あさり。

この言葉が文字で浮かびました。

 

貝の浅蜊

 

それから、漁り

 

それと、浅利。浅い利益

 

私が感じたニュアンスは、漁るような気持ちです。

 

今の空気の流れは、人生の悩み多き領域ほど、勉学として学んで悩みから抜け出すことを「望みなさい」ということなんですね。

 

そんな話をここしばらくしていましたら、昨日美容室に行って髪を切ってきたのですが、担当の美容師が突然、「コーチングに行くことにした」と言い出した。

 

独立して自分の美容室を立ち上げて、ひたすら働いている中で、突然の出費が重なった。水道の詰まり、機器の故障、その金額は小さくなく、その月の利益が赤字になったと。それで急に不安になったのだと言う。今までにない不安を感じたと。自分が健康ならがむしゃらに働けば良いが、心身がいつでも万端とは限らない。私にはもっと、何か現状を変える必要があると考えた。そして、脳の仕組みを学んでコンフォートゾーンから抜け出した考え方をしたいのだと言う。

 

そんなことを急に言い出したのです。もちろん、そう考えるにはそう考えるだけの時間の流れがあったのでしょうけれど、私に急にそんな話をしだしたことが面白い。

 

「学びたい」

これがその人の今の強い気持ちなのです。

 

この「学びたい」という気持ちこそが、得難いことだと思うのです。

 

実際ね、何を学ぼうが学ばなかろうが、その人が幸せであるからどっちだっていい。

だけど学びがないために、ずっと何か不利益なループを繰り返していて不満があるのなら、その領域に関しては学びや気づきが必要だからです。

 

学びたいという気持ちになること自体が、とても恵まれていることだと私は思います。

 

学びのない人、学びたくないのに学ばされている人がいる中で、心から自分が学びたくて学ぶ人がいるんです。それは恵まれた思考です。そう思います。

 

私も実際、自分が学びたいことを学んでいて、興味が向かないことはまだ学ぼうとしていません。

 

そういえば昨日、ハイビスカスさんが長男に、医学に関係する体験イベントを勧めました。ちょうど近くの大きな病院でそういうイベントがあるとパンフレットを手に入れたのです。高校受験がそう遠い未来ではない息子に、いろんな職業のリアルを体験してもらいたかったハイビスカスさん。しかし息子はたった一言。「行かない。」と言ったのですね。彼は今、体を鍛える習い事をしていて、イベントの翌日に試験があるらしく、前日にそんなイベントには行きたくないと考えたのです。もちろん、彼の気持ちは尊重できます。(ハイビスカスさんはぶつぶつと文句を言っていましたが)

 

先述したように、興味があることは学ぶ、興味がないことは学ばない。この気持ちって誰にでもあると思うんですね。
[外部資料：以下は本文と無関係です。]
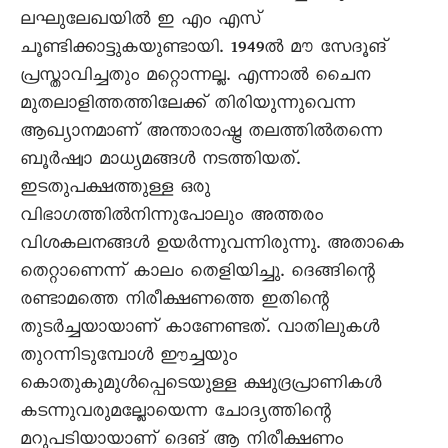
ലഘുലേഖയിൽ ഇ എം എസ്
ചൂണ്ടിക്കാട്ടുകയുണ്ടായി. 1949ൽ മൗ സേദൂങ്
പ്രസ്താവിച്ചതും മറ്റൊന്നല്ല. എന്നാൽ ചെെന
മുതലാളിത്തത്തിലേക്ക് തിരിയുന്നുവെന്ന
ആഖ്യാനമാണ് അന്താരാഷ്ട്ര തലത്തിൽതന്നെ
ബൂർഷ്വാ മാധ്യമങ്ങൾ നടത്തിയത്.
ഇടതുപക്ഷത്തുള്ള ഒരു
വിഭാഗത്തിൽനിന്നുപോലും അത്തരം
വിശകലനങ്ങൾ ഉയർന്നുവന്നിരുന്നു. അതാകെ
തെറ്റാണെന്ന് കാലം തെളിയിച്ചു. ദെങ്ങിന്റെ
രണ്ടാമത്തെ നിരീക്ഷണത്തെ ഇതിന്റെ
തുടർച്ചയായാണ് കാണേണ്ടത്. വാതിലുകൾ
തുറന്നിടുമ്പോൾ ഈച്ചയും
കൊതുകുമുൾപ്പെടെയുള്ള ക്ഷുദ്രപ്രാണികൾ
കടന്നുവരുമല്ലോയെന്ന ചോദ്യത്തിന്റെ
മറുപടിയായാണ് ദെങ് ആ നിരീക്ഷണം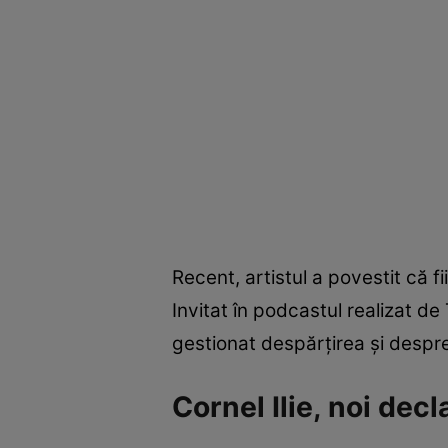
Recent, artistul a povestit că fi
Invitat în podcastul realizat de
gestionat despărțirea și despre
Cornel Ilie, noi decl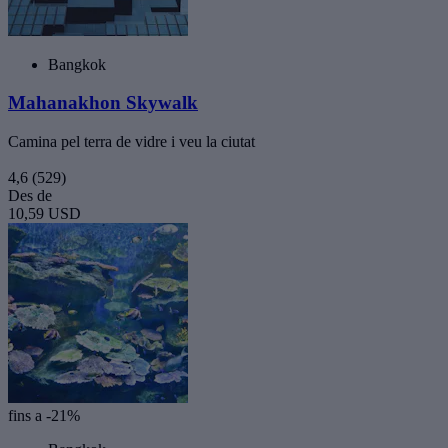
Bangkok
Mahanakhon Skywalk
Camina pel terra de vidre i veu la ciutat
4,6
(529)
Des de
10,59 USD
fins a -21%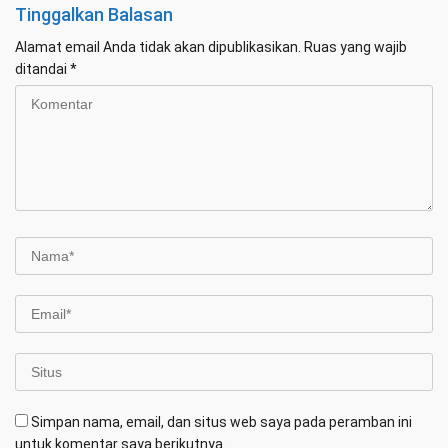
Tinggalkan Balasan
Alamat email Anda tidak akan dipublikasikan.
Ruas yang wajib
ditandai
*
Simpan nama, email, dan situs web saya pada peramban ini
untuk komentar saya berikutnya.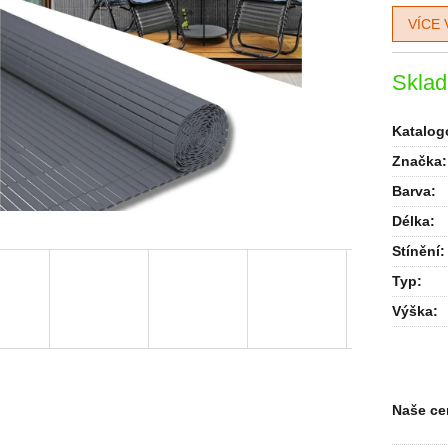
VÍCE 
Skla
Katalogo
Značka:
Barva
:
Délka
:
Stínění
:
Typ
:
Výška
:
Naše ce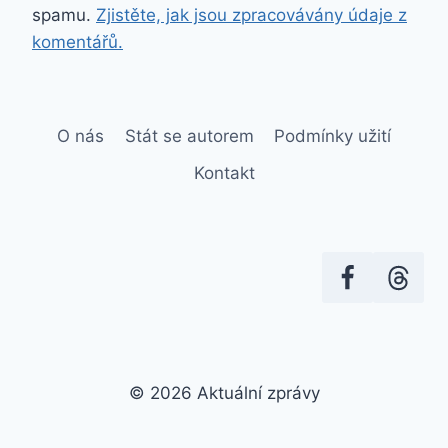
spamu.
Zjistěte, jak jsou zpracovávány údaje z
komentářů.
O nás
Stát se autorem
Podmínky užití
Kontakt
© 2026 Aktuální zprávy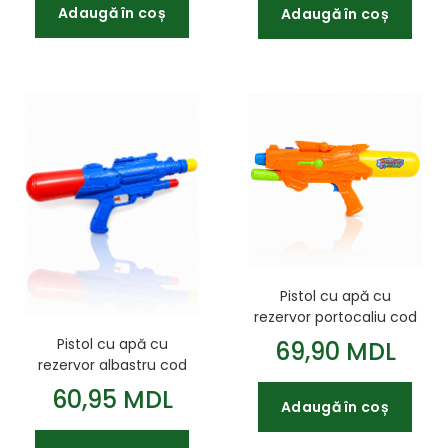
Adaugă în coș
Adaugă în coș
Pistol cu apă cu
rezervor portocaliu cod
10041c
Pistol cu apă cu
69,90 MDL
rezervor albastru cod
972115
60,95 MDL
Adaugă în coș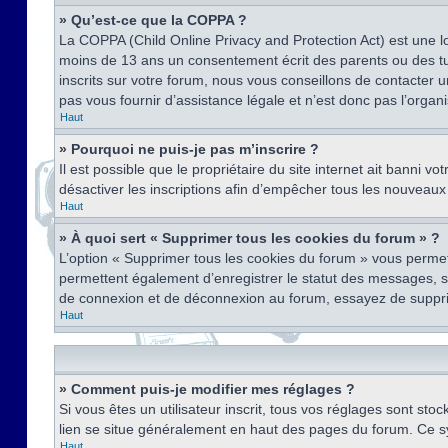
» Qu’est-ce que la COPPA ?
La COPPA (Child Online Privacy and Protection Act) est une l
moins de 13 ans un consentement écrit des parents ou des tu
inscrits sur votre forum, nous vous conseillons de contacter 
pas vous fournir d’assistance légale et n’est donc pas l’organ
Haut
» Pourquoi ne puis-je pas m’inscrire ?
Il est possible que le propriétaire du site internet ait banni v
désactiver les inscriptions afin d’empêcher tous les nouveaux 
Haut
» À quoi sert « Supprimer tous les cookies du forum » ?
L’option « Supprimer tous les cookies du forum » vous permet
permettent également d’enregistrer le statut des messages, s’i
de connexion et de déconnexion au forum, essayez de suppri
Haut
» Comment puis-je modifier mes réglages ?
Si vous êtes un utilisateur inscrit, tous vos réglages sont st
lien se situe généralement en haut des pages du forum. Ce s
Haut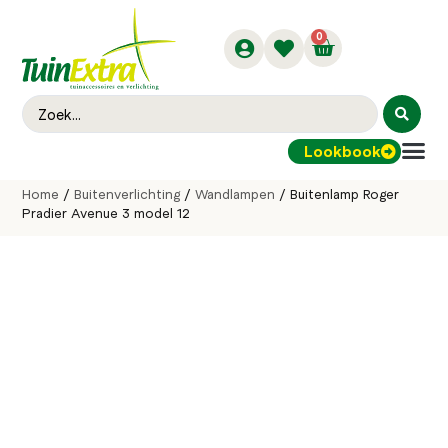
0
Lookbook
Buitenver
Home
/
Buitenverlichting
/
Wandlampen
/ Buitenlamp Roger
Pradier Avenue 3 model 12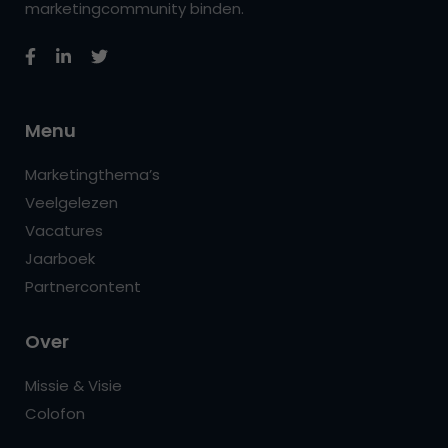
marketingcommunity binden.
Menu
Marketingthema’s
Veelgelezen
Vacatures
Jaarboek
Partnercontent
Over
Missie & Visie
Colofon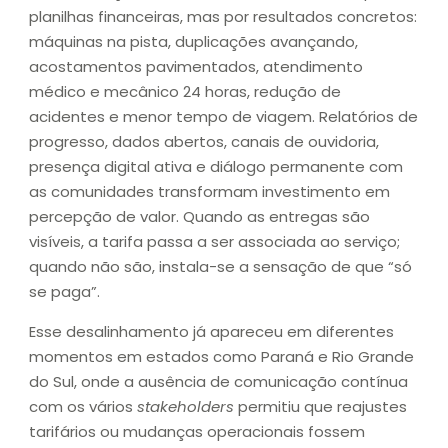
planilhas financeiras, mas por resultados concretos:
máquinas na pista, duplicações avançando,
acostamentos pavimentados, atendimento
médico e mecânico 24 horas, redução de
acidentes e menor tempo de viagem. Relatórios de
progresso, dados abertos, canais de ouvidoria,
presença digital ativa e diálogo permanente com
as comunidades transformam investimento em
percepção de valor. Quando as entregas são
visíveis, a tarifa passa a ser associada ao serviço;
quando não são, instala-se a sensação de que “só
se paga”.
Esse desalinhamento já apareceu em diferentes
momentos em estados como Paraná e Rio Grande
do Sul, onde a ausência de comunicação contínua
com os vários
stakeholders
permitiu que reajustes
tarifários ou mudanças operacionais fossem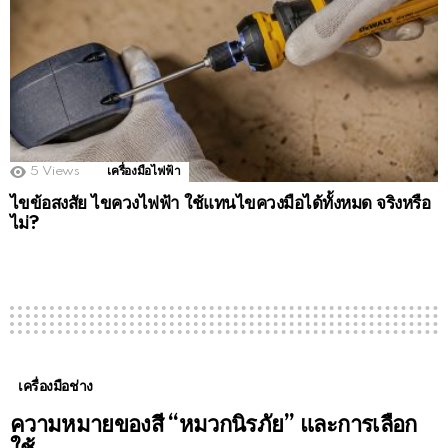
5
Views
เครื่องมือไฟฟ้า
ไขข้อสงสัย ไขควงไฟฟ้า ใช้แทนไขควงมือได้ทั้งหมด จริงหรือ
ไม่?
เครื่องมือช่าง
ความหมายของสี “หมวกนิรภัย” และการเลือก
当たり前だとも言える。

 

だから、興味がないことも学んでみようという気持ちが得難いことなんです。得難いギフト。

 

私は昨日、大きなデパートの地下に行って、食料品を2時間かけて見てきました。

私は料理の専門家ですが、特に興味があるものと、全く興味がないものがある。

だけど私は今まで興味がなかったものほど、詳しく見ようとしました。

 

食材の産地、値段、その料理の国や店の名前。普段自分が選ばないものもよく見て見ました。

その情報は、私が忘れても脳には保管され、私が必要な時にだけ閃きとして思い出されることを知っているからです。それは私が脳の仕組みを学んだからこそ得られた行動で、後の自分に必ず良い結果を与えてくれます。これに気づけたことこそ、有難いこと、恵まれていることだと思うのですよ。